What you have to do — Nothing in the data should change when you return it, but leave the pictures out.
Segment Start: Raw data
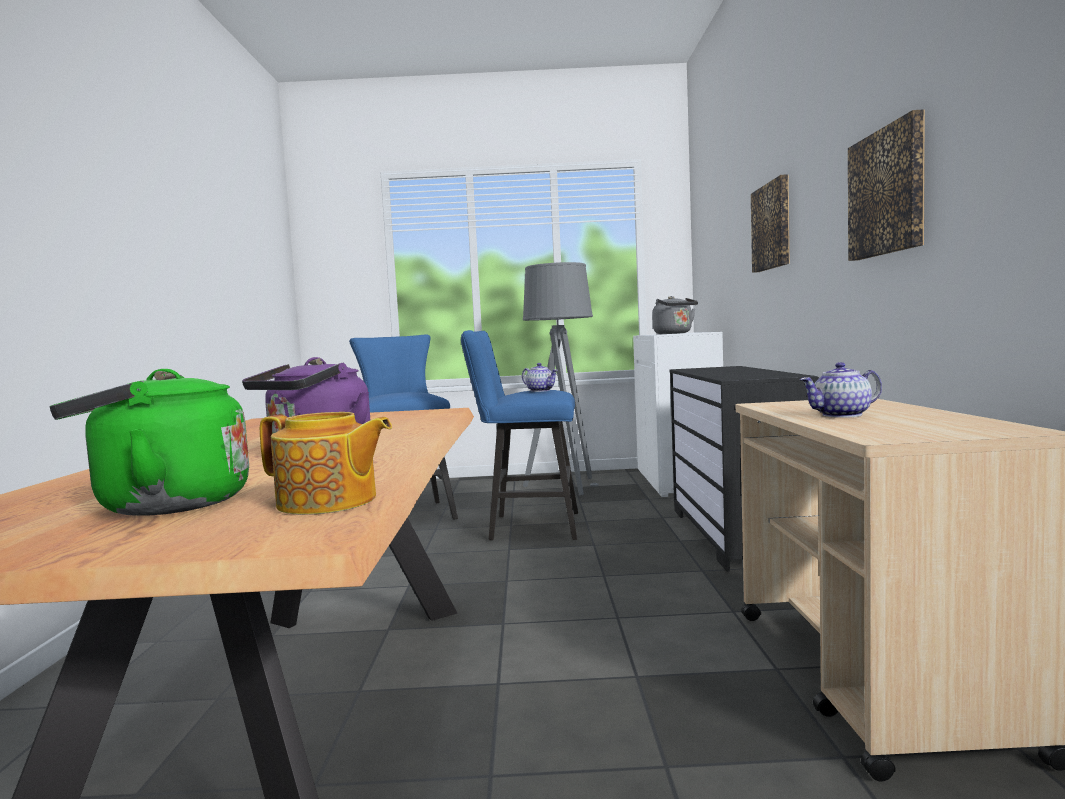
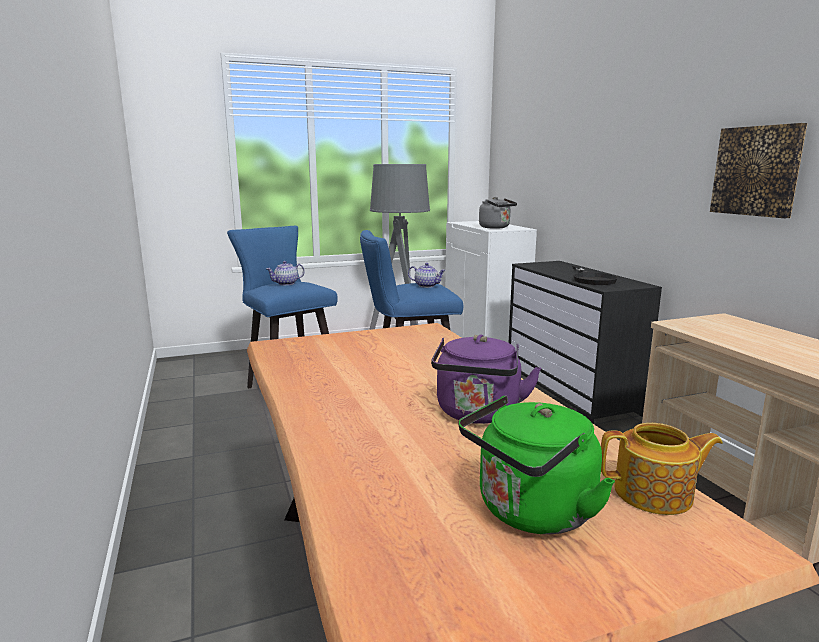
camera: 20 degrees left, 10 degrees up
(736, 374) = (592, 279): none -> black frying pan
(772, 226) = (610, 160): picture -> none
(841, 415) = (758, 343): teapot -> teapot (286, 283)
Segment End: Raw data
Response box —
camera: 20 degrees left, 10 degrees up
(736, 374) = (592, 279): none -> black frying pan
(772, 226) = (610, 160): picture -> none
(841, 415) = (758, 343): teapot -> teapot (286, 283)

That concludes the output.